[Activity] Each line of the records below that holds "tree" should be returned.
┌─ Materials provided
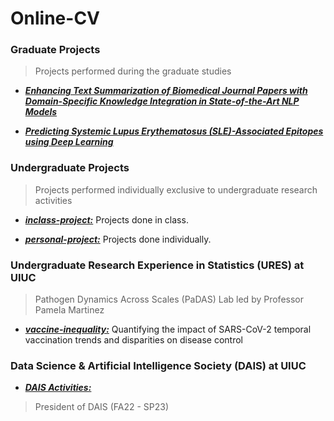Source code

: # Online-CV

### Graduate Projects

> Projects performed during the graduate studies

* *__[Enhancing Text Summarization of Biomedical Journal Papers with Domain-Specific Knowledge Integration in State-of-the-Art NLP Models](https://github.com/itsjustnilay/Text_Summarization_LLMs)__* 

* *__[Predicting Systemic Lupus Erythematosus (SLE)-Associated Epitopes using Deep Learning](https://github.com/itsjustnilay/Epitope_Prediction_DL)__* 

### Undergraduate Projects

> Projects performed individually exclusive to undergraduate research activities

* *__[inclass-project:](https://github.com/ikgyu98/Online-CV/tree/main/inclass-project)__* Projects done in class.

> 

* *__[personal-project:](https://github.com/ikgyu98/Online-CV/tree/main/personal-project)__* Projects done individually.

>

### Undergraduate Research Experience in Statistics (URES) at UIUC

> Pathogen Dynamics Across Scales (PaDAS) Lab led by Professor Pamela Martinez	

* *__[vaccine-inequality:](https://github.com/ikgyu98/Online-CV/tree/main/vaccine-inequality)__* Quantifying the impact of SARS-CoV-2 temporal vaccination trends and disparities on disease control

> 

### Data Science & Artificial Intelligence Society (DAIS) at UIUC

* *__[DAIS Activities:](https://github.com/UIUCDAIS)__* 

> President of DAIS (FA22 - SP23)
└─
[Answer space]
* *__[inclass-project:](https://github.com/ikgyu98/Online-CV/tree/main/inclass-project)__* Projects done in class.
* *__[personal-project:](https://github.com/ikgyu98/Online-CV/tree/main/personal-project)__* Projects done individually.
* *__[vaccine-inequality:](https://github.com/ikgyu98/Online-CV/tree/main/vaccine-inequality)__* Quantifying the impact of SARS-CoV-2 temporal vaccination trends and disparities on disease control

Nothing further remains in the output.